- AIM OF THE TASK: Copy the text of the records word for word, starting at the line that contains "e taste it and try it, we just don’t know for" and continuing through the end of the records, both ends included. Leave out the pictures.

- EXTRACTED MATERIAL:
+++

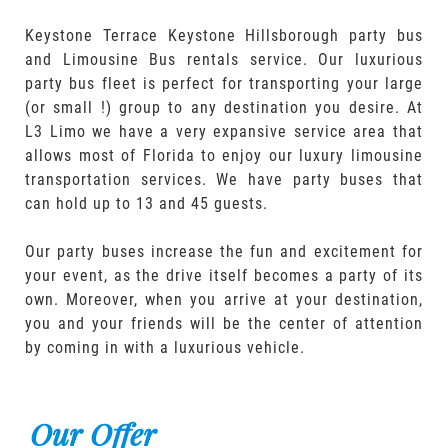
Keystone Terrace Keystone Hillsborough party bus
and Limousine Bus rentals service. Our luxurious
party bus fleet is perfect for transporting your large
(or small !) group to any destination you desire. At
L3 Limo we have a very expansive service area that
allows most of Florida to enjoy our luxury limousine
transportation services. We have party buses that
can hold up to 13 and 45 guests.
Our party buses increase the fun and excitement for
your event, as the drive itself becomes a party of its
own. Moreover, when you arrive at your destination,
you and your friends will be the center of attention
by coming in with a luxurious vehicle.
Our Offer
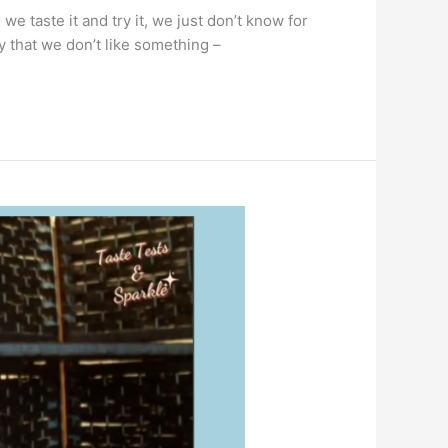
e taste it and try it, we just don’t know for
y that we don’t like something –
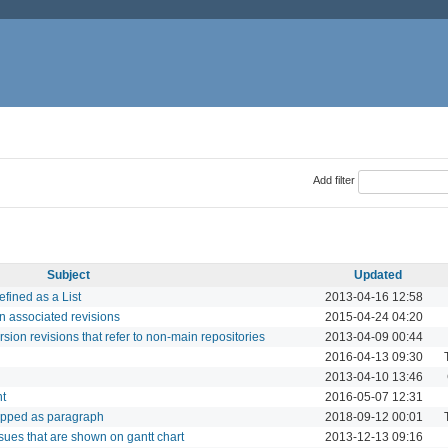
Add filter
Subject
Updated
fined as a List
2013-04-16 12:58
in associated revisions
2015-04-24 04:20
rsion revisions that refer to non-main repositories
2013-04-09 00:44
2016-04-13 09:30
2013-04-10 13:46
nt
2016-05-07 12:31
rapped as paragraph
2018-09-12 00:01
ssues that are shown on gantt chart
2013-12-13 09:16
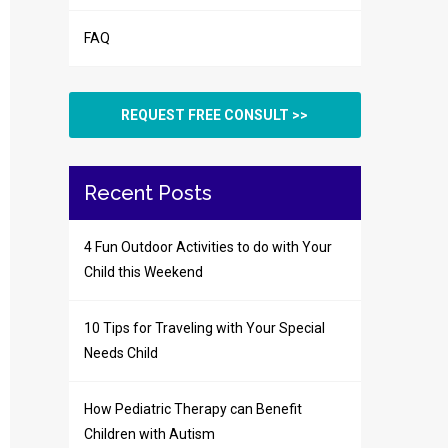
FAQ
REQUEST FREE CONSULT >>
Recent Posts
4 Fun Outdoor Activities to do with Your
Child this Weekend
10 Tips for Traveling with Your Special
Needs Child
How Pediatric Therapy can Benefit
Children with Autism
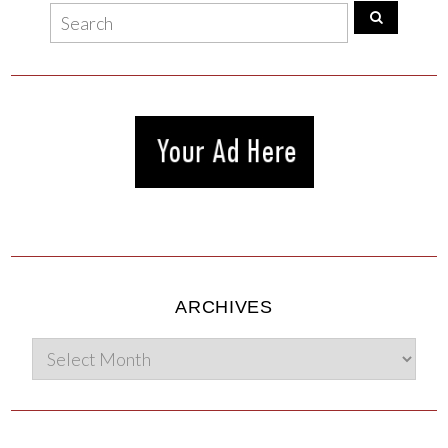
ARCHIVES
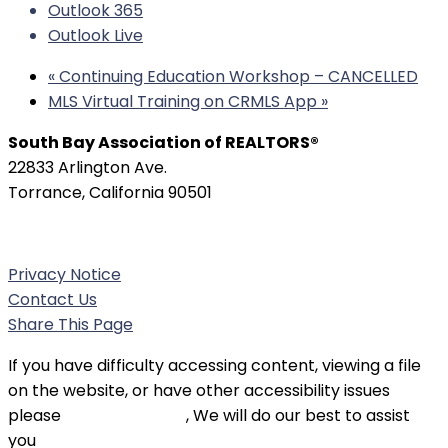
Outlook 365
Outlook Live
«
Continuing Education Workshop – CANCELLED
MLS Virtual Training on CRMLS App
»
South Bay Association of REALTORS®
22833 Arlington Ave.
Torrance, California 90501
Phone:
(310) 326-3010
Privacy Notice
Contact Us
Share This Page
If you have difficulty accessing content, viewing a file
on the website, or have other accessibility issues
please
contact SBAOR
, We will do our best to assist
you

+++

- COMPLETED EXERCISE:
e taste it and try it, we just don’t know for
y that we don’t like something –
Add filter
Subject
Updated
fined as a List
2013-04-16 12:58
in associated revisions
2015-04-24 04:20
rsion revisions that refer to non-main repositories
2013-04-09 00:44
2016-04-13 09:30
2013-04-10 13:46
nt
2016-05-07 12:31
rapped as paragraph
2018-09-12 00:01
ssues that are shown on gantt chart
2013-12-13 09:16
FAQ
REQUEST FREE CONSULT >>
Recent Posts
4 Fun Outdoor Activities to do with Your
Child this Weekend
10 Tips for Traveling with Your Special
Needs Child
How Pediatric Therapy can Benefit
Children with Autism
ARCHIVES
Outlook 365
Outlook Live
«
Continuing Education Workshop – CANCELLED
MLS Virtual Training on CRMLS App
»
South Bay Association of REALTORS®
22833 Arlington Ave.
Torrance, California 90501
Phone:
(310) 326-3010
Privacy Notice
Contact Us
Share This Page
If you have difficulty accessing content, viewing a file
on the website, or have other accessibility issues
please
contact SBAOR
, We will do our best to assist
you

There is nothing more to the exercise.